You may also give comp time to an employee who doesn't work 40 hours in a week, even with the extra time.

Example: Traci stays late four days in a row to help you finish an important project. You want to show your appreciation for her efforts, so you give her the next week off. Traci normally works 20 hours a week but the extra time meant that she worked 32 hours for the week. You have not violated federal law because Traci is not entitled to overtime until she works 40 hours in a workweek.

Rules for deducting pay

You can deduct pay from a nonexempt employee's pay for lateness (subject to rules), but docking an exempt employee's pay for absences of less than one day is not permitted.

Federal wage and hour laws don't prevent you from making deductions from a nonexempt employee's pay for tardiness or for failure to punch a time clock (if you have one).

However, if you do adopt this practice, you must:

  • compute the regular rate before the deduction is made
  • count all the time actually worked by the employee when figuring overtime hours
  • ensure that the employee's regular rate meets the minimum wage requirement free and clear of the deduction
  • not make deductions from overtime pay

It's a common practice for employers to "dock" late employees for 15 minutes or 30 minutes when they come in a few minutes late. However, if an employee starts working before that period of 15 or 30 minutes has elapsed, you have to pay the employee for the actual time that he or she worked and cannot "dock" him or her for the full amount of the period.

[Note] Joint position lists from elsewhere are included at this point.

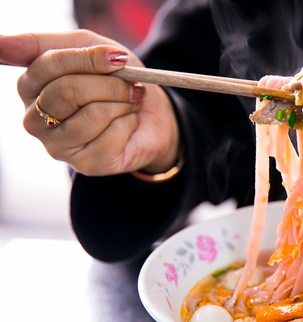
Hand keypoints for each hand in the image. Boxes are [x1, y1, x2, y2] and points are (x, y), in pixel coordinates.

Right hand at [0, 30, 179, 175]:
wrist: (152, 119)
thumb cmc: (116, 81)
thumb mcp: (88, 49)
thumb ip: (48, 43)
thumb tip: (0, 43)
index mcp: (30, 88)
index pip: (47, 65)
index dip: (88, 59)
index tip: (119, 58)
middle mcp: (35, 120)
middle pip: (69, 91)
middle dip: (110, 85)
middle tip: (132, 85)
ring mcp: (57, 146)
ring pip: (92, 114)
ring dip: (122, 103)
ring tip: (130, 103)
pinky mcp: (85, 164)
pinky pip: (110, 136)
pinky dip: (129, 124)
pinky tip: (129, 124)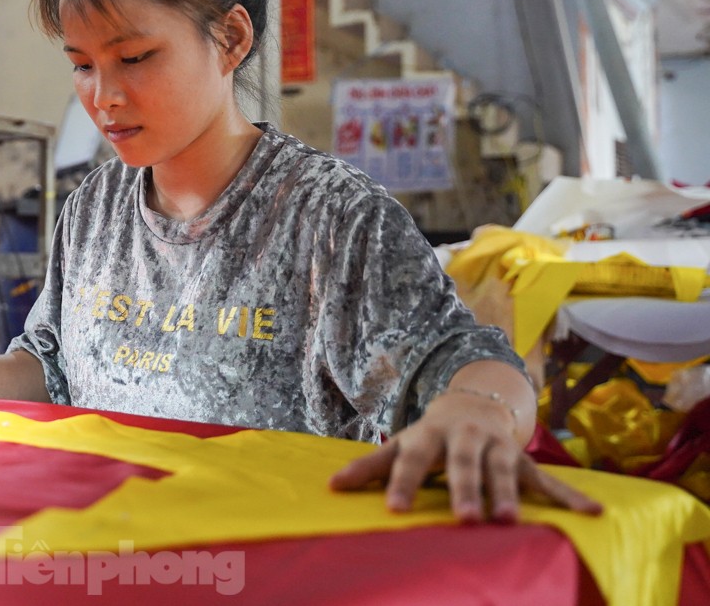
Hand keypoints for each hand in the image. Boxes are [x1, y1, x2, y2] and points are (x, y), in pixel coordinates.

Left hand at [329, 390, 601, 521]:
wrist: (474, 403)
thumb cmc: (429, 436)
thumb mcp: (400, 444)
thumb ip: (370, 467)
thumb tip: (330, 488)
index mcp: (430, 435)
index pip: (413, 459)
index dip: (402, 483)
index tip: (394, 510)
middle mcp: (466, 438)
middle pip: (464, 464)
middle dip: (465, 490)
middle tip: (465, 518)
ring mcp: (498, 447)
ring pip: (505, 470)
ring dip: (509, 494)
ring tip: (509, 520)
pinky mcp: (524, 459)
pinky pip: (548, 480)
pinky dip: (571, 496)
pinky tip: (594, 514)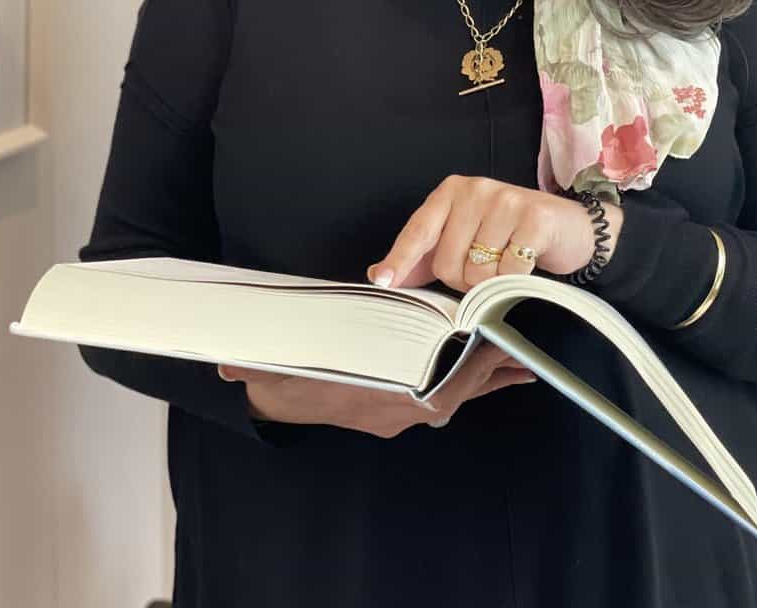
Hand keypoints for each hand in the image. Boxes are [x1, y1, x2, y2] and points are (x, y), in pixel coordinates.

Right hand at [217, 342, 537, 437]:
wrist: (279, 404)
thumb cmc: (285, 377)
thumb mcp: (272, 370)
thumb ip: (258, 364)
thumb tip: (227, 365)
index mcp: (377, 401)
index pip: (432, 386)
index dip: (464, 367)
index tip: (489, 343)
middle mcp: (397, 412)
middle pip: (458, 388)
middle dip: (491, 368)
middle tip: (527, 346)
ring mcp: (404, 414)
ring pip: (460, 394)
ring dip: (491, 377)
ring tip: (529, 362)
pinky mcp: (405, 412)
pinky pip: (452, 397)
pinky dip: (478, 384)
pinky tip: (502, 374)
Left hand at [367, 175, 622, 291]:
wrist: (571, 228)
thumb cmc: (509, 235)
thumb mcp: (464, 239)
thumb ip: (423, 257)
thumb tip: (379, 274)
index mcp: (451, 191)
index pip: (418, 230)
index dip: (400, 259)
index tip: (384, 281)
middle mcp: (475, 190)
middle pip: (448, 262)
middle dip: (463, 280)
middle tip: (486, 267)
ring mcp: (506, 200)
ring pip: (477, 271)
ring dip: (490, 282)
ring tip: (506, 263)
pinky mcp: (534, 218)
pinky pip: (508, 271)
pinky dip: (514, 279)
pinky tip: (525, 264)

Example: Jennifer calls in to tell you that she will be 20 minutes late getting to work. According to your policy on tardiness/absenteeism, she will be docked for 30 minutes' time. If Jennifer arrives 20 minutes late and begins working immediately, you have to pay her for the extra ten minutes that she worked.

To avoid this kind of confusing scenario, you should make it a policy not to allow the employee to begin working before the docked time period has elapsed. That way, you know how much time the employee has worked, and you won't have to start dealing with paying employees by the minute.

Docking exempt employees' time. By definition, exempt workers are paid by salary, which means that they get the same amount of pay per week regardless of how many hours they work in a week. Deducting pay from an exempt employee for absences of less than one day is illegal. You can, however, "dock" an exempt employee's pay for an absence of a whole day.

If an exempt employee calls in sick and plans on being out for the entire day, you can "dock" his or her pay for the whole day and make up for the loss from a sick or vacation leave plan, if you offer those kinds of benefits.

Loss of exempt status. If you do dock an exempt employee for any reason, other than for a major safety violation, or serious conduct violations, such as sexual harassment or violence in the workplace, that employee loses their exempt status for that pay period, not just that week. If that occurs, then you will have to pay any overtime to that employee that may be due for that pay period. If you make a habit of "docking" exempt employees for absences of less than one day, you risk losing the exemption completely, which could make you liable for back overtime pay over a longer period of time.

If an employer makes an improper deduction from an exempt employee's pay, the employee's exempt status will remain intact if the employer has a clearly communicated policy, including a complaint mechanism, prohibiting improper pay deductions, reimburses the employee for the improper deduction, and makes a good faith commitment to comply with the rules in the future.

How do you prove that you do not make a practice of docking exempt employees for absences of less than one day? The best way is to keep payroll records that show that the employee received the same amount of pay for each pay period. The record should also include notations about the amount of sick time, personal leave, or vacation taken during each payroll period, too.